Dear Producer’s Sean Farnel writes a how-to guide for independent filmmakers who want to submit their film to festivals, as well as a caveat on "how bogus festivals exploit an aspirational culture (the top fests too)"

The top of the festival food chain feasts on submission fees. These festivals have deep industry networks, do extensive tracking of productions, and actively solicit works for their events. At the major festivals and most credible film festivals, submission fees remain a tax on the outsiders and unsolicited entries are merely revenue-generating fodder.

Film festivals need to address this problem, starting at the top. And the many established, credible, decent, worthy international film festivals doing business on FilmFreeway need to start insisting that the company, recently acquired by Backstage, clean up and apply basic standards and ethics to all events soliciting on the platform.

For Hyperallergic, Munir Atalla speaks to the organizers of Queer Cinema for Palestine, "a global alternative event to the Israeli-government-supported Tel Aviv International LGBT Film Festival." 

As queer people, we are inevitably looking for ourselves on screen. Especially those in isolation within patriarchy don’t see ourselves in our surroundings, except for what we might see on screen. Those relationships are necessary to create a sense of self, and they have the power to fundamentally change society. Maybe I’m predisposed to see it this way as a filmmaker, but it’s hard to think of another artform that has had more impact on the way people see us. The representation of queer lives in cinema can change opinions, humanize, promote empathy, and lead to debates about how to organize the society we live in. Queer cinema has always been part of connecting people and dismantling oppressive power structures around the world.

Our colleagues at New Day Films are celebrating 50 years of their fantastic organization. For the New Day Films blog, Amalie R Rothschild, Beverly Seckinger and Sandra Schulberg take a trip down memory lane and remind us of the radical work the organization has been doing since its inception.

New Day Films was founded in 1971 by four filmmakers to distribute their three feminist films for which educational distributors at the time claimed there was no audience: Growing Up Female by Julia Reichert and Jim Klein, Anything You Want To Be by Liane Brandon, and Amalie R. Rothschild's It Happens To Us. How wrong the naysayers were! "The whole idea of distribution," noted co-founders Julia Reichert and Liane Brandon, "was to help the women's movement grow. Films could do that; they could get the ideas out. We could watch the women's movement spread across the country just by who was ordering our films. First it was Cambridge and Berkeley, and then the first showing in the deep South. "

From the Archive, September 1 2001: "30 Years On, There's Still a New Day For Marketing and Distribution"

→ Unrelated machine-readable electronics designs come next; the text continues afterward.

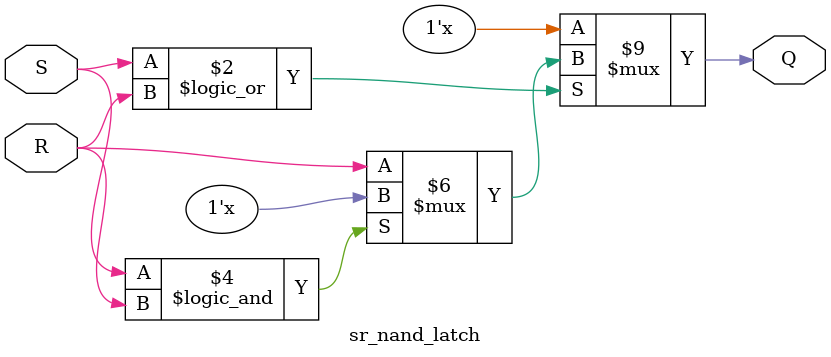
<source format=v>
module sr_nand_latch (input S, input R, output reg Q);
    always @(S, R) 
        if (!(S || R)) Q <= 1'bx;
        else if(!(S && R)) Q <= R;
endmodule

</source>
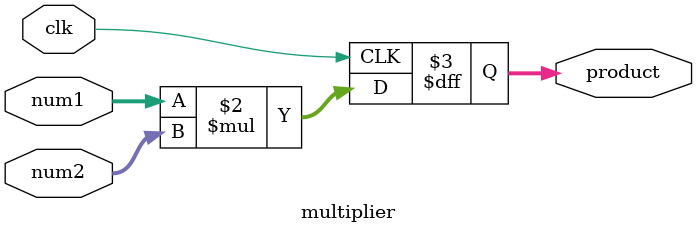
<source format=v>
`timescale 1ns / 1ps


module multiplier (input [7:0] num1, input [7:0] num2, output reg [31:0] product, input clk);

  always @ (posedge clk)
    begin
      product <= num1 * num2;
    end

endmodule

</source>
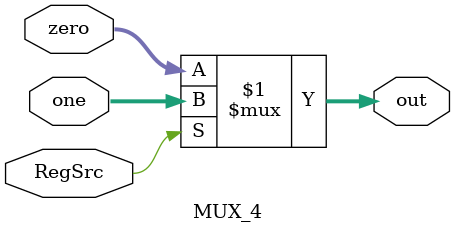
<source format=sv>
module MUX_4(
	input logic RegSrc,
	input logic [3:0] one, zero,
	output logic [3:0] out
);
	assign out = RegSrc ? one : zero; 
endmodule
</source>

In the early ’70s, four producers learned that their feminist films were too "controversial" to market. No distributor would touch them. So the producers pooled their resources: They bought mailing lists, designed brochures and sent them out. The strategy worked, and New Day Films was born. Within a few years the cooperative had expanded to include other producers whose films focused on issues of social justice and diversity. Today, New Day has 67 independent producers with 138 films and videos on topics ranging from multiculturalism to media to mental health.